* _REQUIRED WORK_
Can you recast the data from the line containing "How many bars are there in total?" through the end of the data as a numbered list, skipping blank lines and leaving out the pictures?

* _RECORDS TO PROCESS_
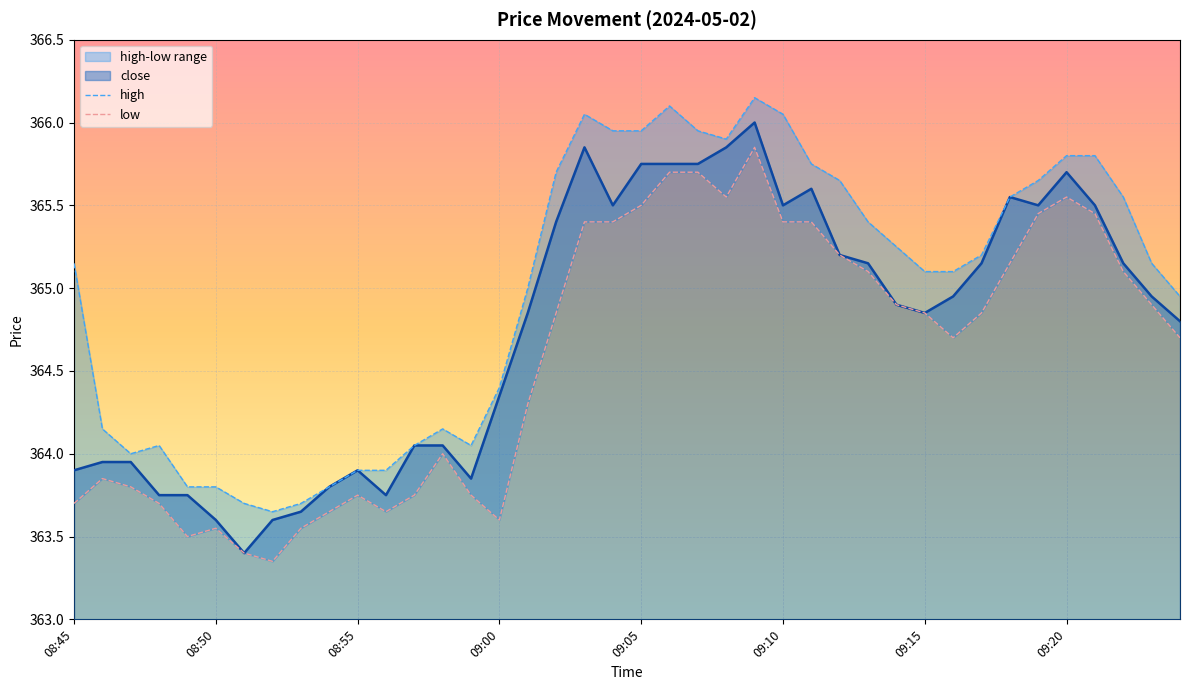

What is the highest value of the close series?

366.0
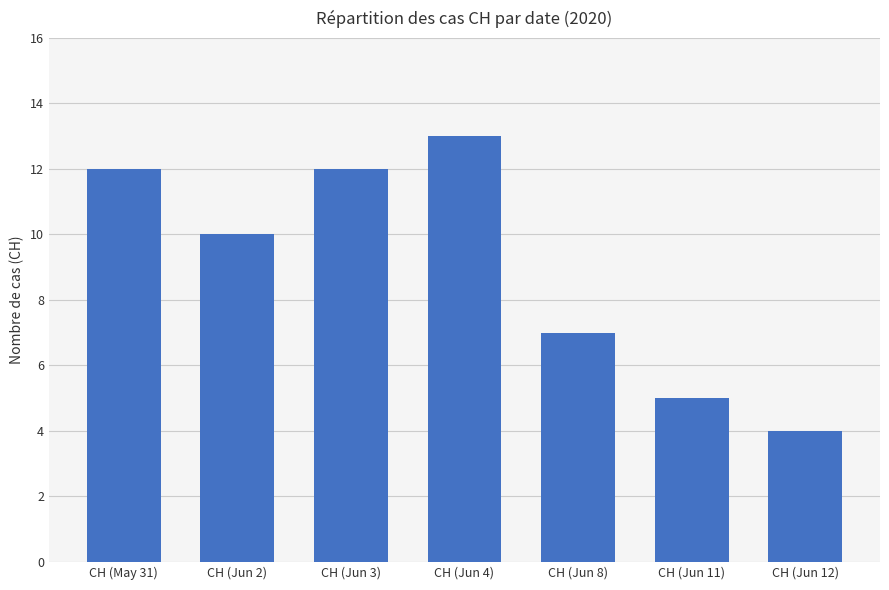

How many bars are there in total?

7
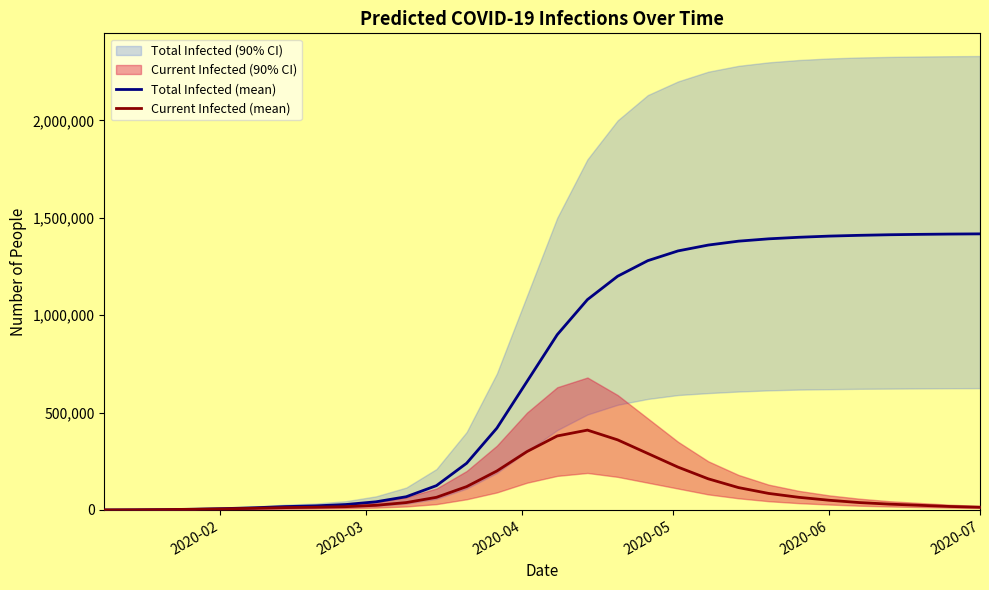

What is the lowest value of the Total Infected (mean) series?

103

* _SOLUTION FOR THIS TASK_
1. How many bars are there in total?
2. 7
3. What is the lowest value of the Total Infected (mean) series?
4. 103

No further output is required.